Only the lines below starting at the one containing "X7096297D03*" and ending at the one containing "X4365797Y2619045D03*" belong in the answer, each copied exactly.

START Data shown

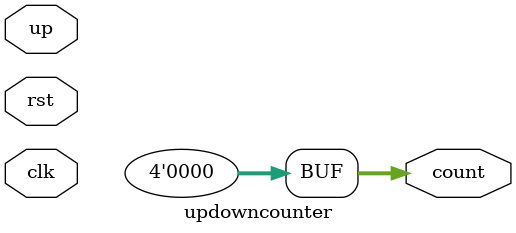
<source format=sv>
module updowncounter
  (
   input logic        clk,
   input logic        rst,
   input logic        up,
   output logic [3:0] count
   );

   // insert your code here
   assign count = 0;

endmodule

</source>
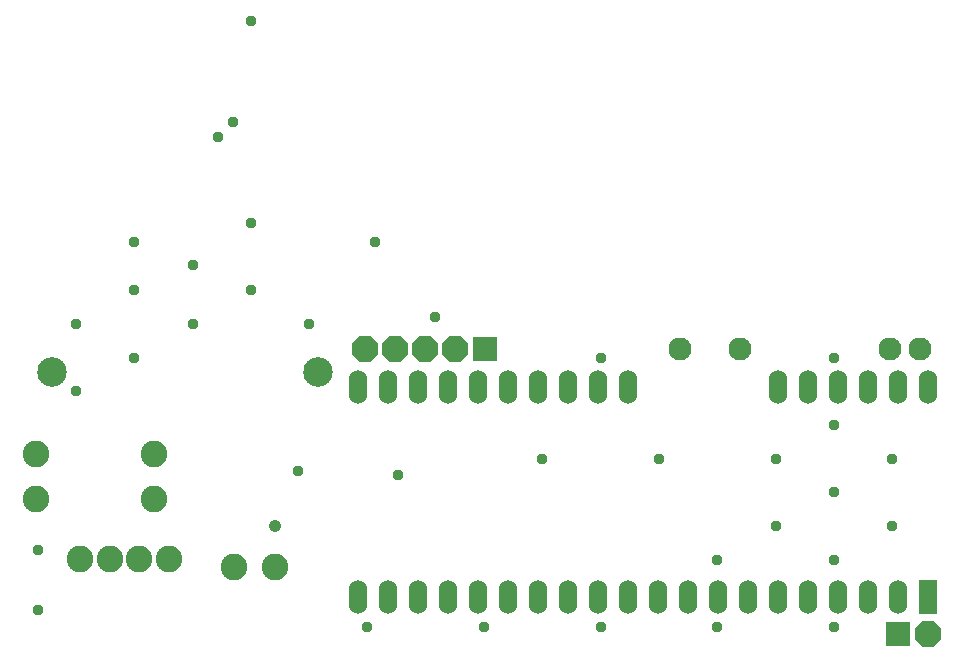
<source format=gbr>
G04 GENERATED BY PULSONIX 12.5 GERBER.DLL 9449*
G04 #@! TF.GenerationSoftware,Pulsonix,Pulsonix,12.5.9449*
G04 #@! TF.CreationDate,2024-10-09T20:32:21--1:00*
G04 #@! TF.Part,Single*
%FSLAX35Y35*%
%LPD*%
%MOMM*%
G04 #@! TF.FileFunction,Soldermask,Bot*
G04 #@! TF.FilePolarity,Negative*
G04 #@! TA.AperFunction,ViaPad*
%ADD111C,0.95400*%
%ADD112C,1.05400*%
G04 #@! TA.AperFunction,ComponentPad*
%ADD113C,2.25400*%
%ADD114C,1.95400*%
%ADD115R,2.15900X2.15900*%
%AMT116*0 Octagon pad*4,1,8,0.44714,1.07950,-0.44714,1.07950,-1.07950,0.44714,-1.07950,-0.44714,-0.44714,-1.07950,0.44714,-1.07950,1.07950,-0.44714,1.07950,0.44714,0.44714,1.07950,0*%
%ADD116T116*%
%ADD117R,1.55400X2.85400*%
%ADD118O,1.55400X2.85400*%
%ADD119C,2.50400*%
G04 #@! TD.AperFunction*
X0Y0D02*
D02*
D111*
X1148797Y2509545D03*
Y3017545D03*
X1471609Y4360295D03*
Y4930295D03*
X1965243Y4645295D03*
Y5215295D03*
Y5621045D03*
X2458877Y4930295D03*
Y5430545D03*
X2672797Y6510045D03*
X2799797Y6637045D03*
X2952511Y5215295D03*
Y5785295D03*
Y7495295D03*
X3349797Y3682670D03*
X3446145Y4930295D03*
X3939779Y2365295D03*
X4006297Y5621045D03*
X4196797Y3652545D03*
X4514297Y4986045D03*
X4927047Y2365295D03*
X5420681Y3790295D03*
X5914315Y2365295D03*
Y4645295D03*
X6407949Y3790295D03*
X6901583Y2365295D03*
Y2935295D03*
X7395217Y3220295D03*
Y3790295D03*
X7888851Y2365295D03*
Y2935295D03*
Y3505295D03*
Y4075295D03*
Y4645295D03*
X8382485Y3220295D03*
Y3790295D03*
D02*
D112*
X3159297Y3222295D03*
D02*
D113*
X1135297Y3444545D03*
Y3825545D03*
X1508297Y2936545D03*
X1758297D03*
X2008297D03*
X2135297Y3444545D03*
Y3825545D03*
X2258297Y2936545D03*
X2809297Y2873045D03*
X3159297D03*
D02*
D114*
X6588297Y4714545D03*
X7096297D03*
X8366297D03*
X8620297D03*
D02*
D115*
X4937297D03*
X8429797Y2301545D03*
D02*
D116*
X3921297Y4714545D03*
X4175297D03*
X4429297D03*
X4683297D03*
X8683797Y2301545D03*
D02*
D117*
Y2619045D03*
D02*
D118*
X3857797D03*
Y4397045D03*
X4111797Y2619045D03*
Y4397045D03*
X4365797Y2619045D03*
Y4397045D03*
X4619797Y2619045D03*
Y4397045D03*
X4873797Y2619045D03*
Y4397045D03*
X5127797Y2619045D03*
Y4397045D03*
X5381797Y2619045D03*
Y4397045D03*
X5635797Y2619045D03*
Y4397045D03*
X5889797Y2619045D03*
Y4397045D03*
X6143797Y2619045D03*
Y4397045D03*
X6397797Y2619045D03*
X6651797D03*
X6905797D03*
X7159797D03*
X7413797D03*
Y4397045D03*
X7667797Y2619045D03*
Y4397045D03*
X7921797Y2619045D03*
Y4397045D03*
X8175797Y2619045D03*
Y4397045D03*
X8429797Y2619045D03*
Y4397045D03*
X8683797D03*
D02*
D119*
X1272297Y4524045D03*
X3522297D03*
X0Y0D02*
M02*

</source>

END Data shown

__Answer to the problem__
X7096297D03*
X8366297D03*
X8620297D03*
D02*
D115*
X4937297D03*
X8429797Y2301545D03*
D02*
D116*
X3921297Y4714545D03*
X4175297D03*
X4429297D03*
X4683297D03*
X8683797Y2301545D03*
D02*
D117*
Y2619045D03*
D02*
D118*
X3857797D03*
Y4397045D03*
X4111797Y2619045D03*
Y4397045D03*
X4365797Y2619045D03*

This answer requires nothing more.